Übertragen Sie sämtliche Zeilen der nachstehenden Einträge zeichengetreu und ohne jede Änderung.

**** Einträge zur Übung

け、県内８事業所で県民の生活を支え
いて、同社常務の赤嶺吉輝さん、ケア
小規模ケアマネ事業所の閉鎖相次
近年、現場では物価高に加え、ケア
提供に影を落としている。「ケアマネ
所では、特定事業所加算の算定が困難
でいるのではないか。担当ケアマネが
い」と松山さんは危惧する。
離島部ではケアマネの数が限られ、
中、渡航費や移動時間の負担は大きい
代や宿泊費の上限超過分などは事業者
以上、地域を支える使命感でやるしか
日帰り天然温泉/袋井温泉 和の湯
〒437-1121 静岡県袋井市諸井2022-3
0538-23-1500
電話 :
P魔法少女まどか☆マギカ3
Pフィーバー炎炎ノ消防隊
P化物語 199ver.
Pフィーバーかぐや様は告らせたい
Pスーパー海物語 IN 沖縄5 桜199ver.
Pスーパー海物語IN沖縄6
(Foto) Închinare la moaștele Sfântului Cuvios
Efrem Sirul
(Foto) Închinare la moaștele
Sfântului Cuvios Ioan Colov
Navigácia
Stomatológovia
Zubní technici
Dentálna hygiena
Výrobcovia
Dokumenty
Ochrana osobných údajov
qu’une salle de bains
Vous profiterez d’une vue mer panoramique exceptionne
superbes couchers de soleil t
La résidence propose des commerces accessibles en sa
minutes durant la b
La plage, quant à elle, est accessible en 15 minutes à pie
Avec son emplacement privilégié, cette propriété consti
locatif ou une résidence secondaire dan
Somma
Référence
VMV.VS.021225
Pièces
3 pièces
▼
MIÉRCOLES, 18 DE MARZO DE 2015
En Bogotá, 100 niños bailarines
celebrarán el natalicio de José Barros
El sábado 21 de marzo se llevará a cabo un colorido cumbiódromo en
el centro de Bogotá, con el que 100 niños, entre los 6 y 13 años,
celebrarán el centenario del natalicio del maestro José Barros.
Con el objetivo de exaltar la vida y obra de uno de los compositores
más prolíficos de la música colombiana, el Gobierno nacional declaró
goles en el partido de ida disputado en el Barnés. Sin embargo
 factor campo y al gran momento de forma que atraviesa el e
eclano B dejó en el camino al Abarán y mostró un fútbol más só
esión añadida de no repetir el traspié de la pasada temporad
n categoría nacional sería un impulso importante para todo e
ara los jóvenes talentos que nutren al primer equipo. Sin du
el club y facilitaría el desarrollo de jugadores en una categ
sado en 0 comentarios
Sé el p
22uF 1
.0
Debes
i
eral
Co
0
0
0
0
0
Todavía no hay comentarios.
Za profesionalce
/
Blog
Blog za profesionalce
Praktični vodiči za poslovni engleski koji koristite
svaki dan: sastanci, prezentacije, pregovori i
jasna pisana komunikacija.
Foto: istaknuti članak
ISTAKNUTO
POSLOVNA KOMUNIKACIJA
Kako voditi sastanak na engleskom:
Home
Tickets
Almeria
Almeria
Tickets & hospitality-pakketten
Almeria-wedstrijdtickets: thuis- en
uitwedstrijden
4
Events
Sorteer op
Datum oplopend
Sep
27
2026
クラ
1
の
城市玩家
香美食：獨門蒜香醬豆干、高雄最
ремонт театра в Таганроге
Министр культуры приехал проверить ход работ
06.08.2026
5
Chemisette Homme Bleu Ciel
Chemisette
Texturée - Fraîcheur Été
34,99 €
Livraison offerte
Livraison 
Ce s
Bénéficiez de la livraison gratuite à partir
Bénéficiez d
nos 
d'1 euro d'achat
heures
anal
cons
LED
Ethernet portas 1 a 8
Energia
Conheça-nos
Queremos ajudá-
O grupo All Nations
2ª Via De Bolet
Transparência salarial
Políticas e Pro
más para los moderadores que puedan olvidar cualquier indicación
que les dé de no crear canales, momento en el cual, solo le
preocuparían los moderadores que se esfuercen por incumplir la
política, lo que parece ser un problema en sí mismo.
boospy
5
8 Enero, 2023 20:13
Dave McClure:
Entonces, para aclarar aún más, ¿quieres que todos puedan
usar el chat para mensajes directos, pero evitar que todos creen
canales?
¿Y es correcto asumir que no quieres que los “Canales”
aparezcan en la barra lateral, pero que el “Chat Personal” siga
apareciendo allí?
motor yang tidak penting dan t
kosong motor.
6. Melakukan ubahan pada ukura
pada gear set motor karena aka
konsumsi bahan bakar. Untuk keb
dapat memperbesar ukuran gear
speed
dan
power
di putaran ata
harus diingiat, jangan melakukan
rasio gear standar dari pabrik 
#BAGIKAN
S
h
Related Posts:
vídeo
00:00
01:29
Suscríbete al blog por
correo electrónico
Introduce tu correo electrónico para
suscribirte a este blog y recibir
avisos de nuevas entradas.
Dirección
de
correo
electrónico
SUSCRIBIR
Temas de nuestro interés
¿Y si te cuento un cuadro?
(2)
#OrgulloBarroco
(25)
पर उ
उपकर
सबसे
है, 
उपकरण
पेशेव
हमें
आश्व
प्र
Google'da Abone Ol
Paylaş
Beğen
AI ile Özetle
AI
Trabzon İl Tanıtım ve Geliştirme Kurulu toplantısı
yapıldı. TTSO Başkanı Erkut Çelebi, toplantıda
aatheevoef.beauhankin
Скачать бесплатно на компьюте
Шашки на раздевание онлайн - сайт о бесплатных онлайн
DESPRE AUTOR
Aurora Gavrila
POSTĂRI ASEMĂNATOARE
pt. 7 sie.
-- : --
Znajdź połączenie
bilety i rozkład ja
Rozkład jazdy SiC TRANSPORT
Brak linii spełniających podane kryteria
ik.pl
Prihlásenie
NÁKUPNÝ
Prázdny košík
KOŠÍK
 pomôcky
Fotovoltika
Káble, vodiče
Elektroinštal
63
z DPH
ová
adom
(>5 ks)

********

Antwort:
け、県内８事業所で県民の生活を支え
いて、同社常務の赤嶺吉輝さん、ケア
小規模ケアマネ事業所の閉鎖相次
近年、現場では物価高に加え、ケア
提供に影を落としている。「ケアマネ
所では、特定事業所加算の算定が困難
でいるのではないか。担当ケアマネが
い」と松山さんは危惧する。
離島部ではケアマネの数が限られ、
中、渡航費や移動時間の負担は大きい
代や宿泊費の上限超過分などは事業者
以上、地域を支える使命感でやるしか
日帰り天然温泉/袋井温泉 和の湯
〒437-1121 静岡県袋井市諸井2022-3
0538-23-1500
電話 :
P魔法少女まどか☆マギカ3
Pフィーバー炎炎ノ消防隊
P化物語 199ver.
Pフィーバーかぐや様は告らせたい
Pスーパー海物語 IN 沖縄5 桜199ver.
Pスーパー海物語IN沖縄6
(Foto) Închinare la moaștele Sfântului Cuvios
Efrem Sirul
(Foto) Închinare la moaștele
Sfântului Cuvios Ioan Colov
Navigácia
Stomatológovia
Zubní technici
Dentálna hygiena
Výrobcovia
Dokumenty
Ochrana osobných údajov
qu’une salle de bains
Vous profiterez d’une vue mer panoramique exceptionne
superbes couchers de soleil t
La résidence propose des commerces accessibles en sa
minutes durant la b
La plage, quant à elle, est accessible en 15 minutes à pie
Avec son emplacement privilégié, cette propriété consti
locatif ou une résidence secondaire dan
Somma
Référence
VMV.VS.021225
Pièces
3 pièces
▼
MIÉRCOLES, 18 DE MARZO DE 2015
En Bogotá, 100 niños bailarines
celebrarán el natalicio de José Barros
El sábado 21 de marzo se llevará a cabo un colorido cumbiódromo en
el centro de Bogotá, con el que 100 niños, entre los 6 y 13 años,
celebrarán el centenario del natalicio del maestro José Barros.
Con el objetivo de exaltar la vida y obra de uno de los compositores
más prolíficos de la música colombiana, el Gobierno nacional declaró
goles en el partido de ida disputado en el Barnés. Sin embargo
 factor campo y al gran momento de forma que atraviesa el e
eclano B dejó en el camino al Abarán y mostró un fútbol más só
esión añadida de no repetir el traspié de la pasada temporad
n categoría nacional sería un impulso importante para todo e
ara los jóvenes talentos que nutren al primer equipo. Sin du
el club y facilitaría el desarrollo de jugadores en una categ
sado en 0 comentarios
Sé el p
22uF 1
.0
Debes
i
eral
Co
0
0
0
0
0
Todavía no hay comentarios.
Za profesionalce
/
Blog
Blog za profesionalce
Praktični vodiči za poslovni engleski koji koristite
svaki dan: sastanci, prezentacije, pregovori i
jasna pisana komunikacija.
Foto: istaknuti članak
ISTAKNUTO
POSLOVNA KOMUNIKACIJA
Kako voditi sastanak na engleskom:
Home
Tickets
Almeria
Almeria
Tickets & hospitality-pakketten
Almeria-wedstrijdtickets: thuis- en
uitwedstrijden
4
Events
Sorteer op
Datum oplopend
Sep
27
2026
クラ
1
の
城市玩家
香美食：獨門蒜香醬豆干、高雄最
ремонт театра в Таганроге
Министр культуры приехал проверить ход работ
06.08.2026
5
Chemisette Homme Bleu Ciel
Chemisette
Texturée - Fraîcheur Été
34,99 €
Livraison offerte
Livraison 
Ce s
Bénéficiez de la livraison gratuite à partir
Bénéficiez d
nos 
d'1 euro d'achat
heures
anal
cons
LED
Ethernet portas 1 a 8
Energia
Conheça-nos
Queremos ajudá-
O grupo All Nations
2ª Via De Bolet
Transparência salarial
Políticas e Pro
más para los moderadores que puedan olvidar cualquier indicación
que les dé de no crear canales, momento en el cual, solo le
preocuparían los moderadores que se esfuercen por incumplir la
política, lo que parece ser un problema en sí mismo.
boospy
5
8 Enero, 2023 20:13
Dave McClure:
Entonces, para aclarar aún más, ¿quieres que todos puedan
usar el chat para mensajes directos, pero evitar que todos creen
canales?
¿Y es correcto asumir que no quieres que los “Canales”
aparezcan en la barra lateral, pero que el “Chat Personal” siga
apareciendo allí?
motor yang tidak penting dan t
kosong motor.
6. Melakukan ubahan pada ukura
pada gear set motor karena aka
konsumsi bahan bakar. Untuk keb
dapat memperbesar ukuran gear
speed
dan
power
di putaran ata
harus diingiat, jangan melakukan
rasio gear standar dari pabrik 
#BAGIKAN
S
h
Related Posts:
vídeo
00:00
01:29
Suscríbete al blog por
correo electrónico
Introduce tu correo electrónico para
suscribirte a este blog y recibir
avisos de nuevas entradas.
Dirección
de
correo
electrónico
SUSCRIBIR
Temas de nuestro interés
¿Y si te cuento un cuadro?
(2)
#OrgulloBarroco
(25)
पर उ
उपकर
सबसे
है, 
उपकरण
पेशेव
हमें
आश्व
प्र
Google'da Abone Ol
Paylaş
Beğen
AI ile Özetle
AI
Trabzon İl Tanıtım ve Geliştirme Kurulu toplantısı
yapıldı. TTSO Başkanı Erkut Çelebi, toplantıda
aatheevoef.beauhankin
Скачать бесплатно на компьюте
Шашки на раздевание онлайн - сайт о бесплатных онлайн
DESPRE AUTOR
Aurora Gavrila
POSTĂRI ASEMĂNATOARE
pt. 7 sie.
-- : --
Znajdź połączenie
bilety i rozkład ja
Rozkład jazdy SiC TRANSPORT
Brak linii spełniających podane kryteria
ik.pl
Prihlásenie
NÁKUPNÝ
Prázdny košík
KOŠÍK
 pomôcky
Fotovoltika
Káble, vodiče
Elektroinštal
63
z DPH
ová
adom
(>5 ks)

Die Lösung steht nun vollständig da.